Fui sorpreso come, dopo un primo periodo di naturale adattamento durato qualche mese, mia madre, superando quella sua naturale ritrosia resa dalla malattia un’ostinata chiusura al mondo esterno, cminciasse a manifestare i segnali di una positiva interazione con l’ambiente, accettando la compagnia degli altri degenti e del personale infermieristico e partecipando, seppure per brevissimi tempi, alle iniziative di socializzazione.

Mi accorsi che la costante attenzione che nella struttura sanitaria si poneva ad evitare momenti troppo lunghi di isolamento e la sollecitazione frequente alla conversazione, alle attività manuali, in particolare nella cura dei piccoli animali, e allo stimolo dei ricord, stava producendo risultati insperati nella ricostruzione della sua personalità. Con il tempo la generosa affidabilità di tutto il personale sconfisse anche la reattività che ormai riaffiora solo in occasione di quegli eventi avvertiti come perturbativi della sua attuale condizione ma ciò che più sorprende è il tentativo che prende corpo per ricostruire un serbatoio dei ricordi perduti.

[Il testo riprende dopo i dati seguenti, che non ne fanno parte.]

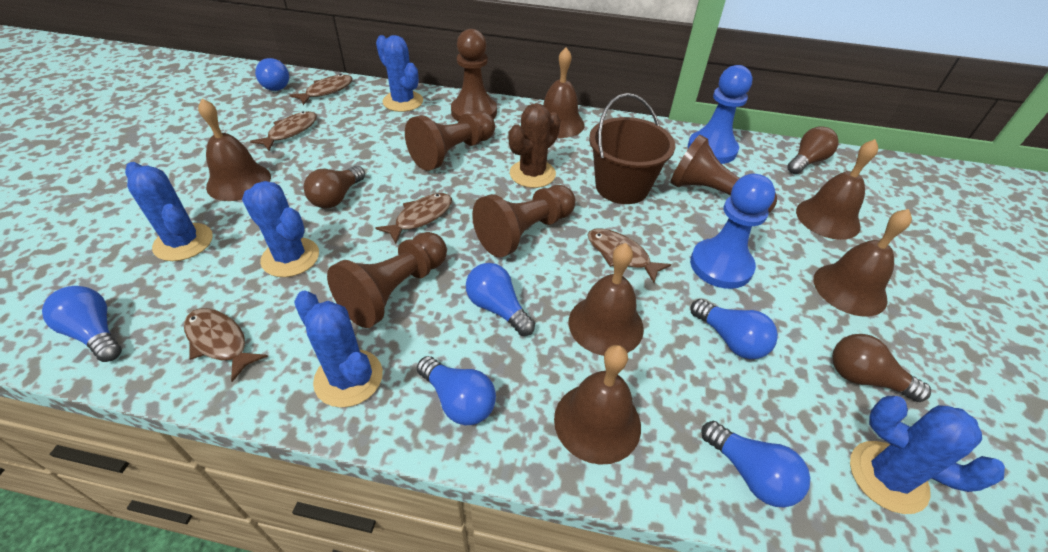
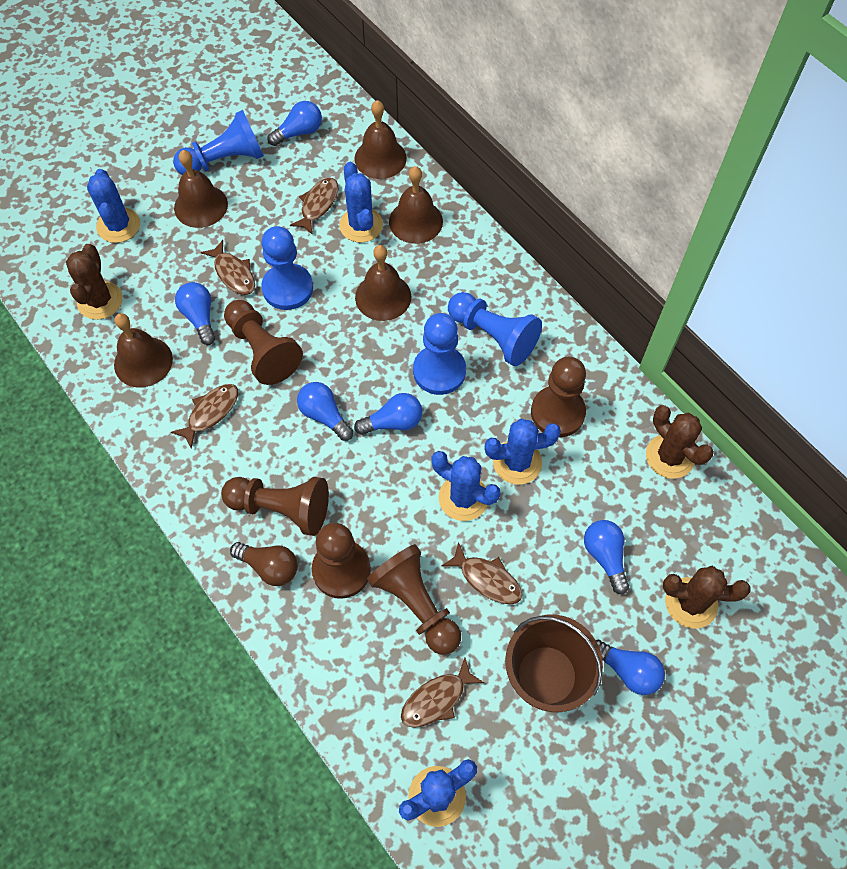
blue pawn: 2 -> 4
brown bell: 6 -> 5
brown cactus: 1 -> 3
brown light bulb: 3 -> 1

Certo, si tratta soltanto di utilizzare come se fossero ricordi propri e a volte soltanto per brevi ricordi quei fatti della sua vita che costantemente ripongono alla sua memoria ma anche questo era del tutto impensabile slo un anno addietro. Sul piano della consapevolezza la casa che ospita, non più percepita come in precedenza come la sua casa familiare, viene ora vissuta come la sua condizione di vita di sempre, unica e naturale. Per questo spesso considera di sua proprietà gli oggetti e i piccoli animali, vive i rapporti con il personale medico e assistenziale nella dimensione della familiarità e assume la presenza degli altri pazienti nella condizione di spontanea convivialità. Oggi mia madre, pur nel baratro della perdita della memoria del suo passato, sta riconquistando grazie a quelle strane metodiche una serenità d’animo e una soglia di consapevolezza del contingente capace di entusiasmarla ad una vita che per quanto mutilata sa ancora esprimersi nella tenerezza di un sorriso.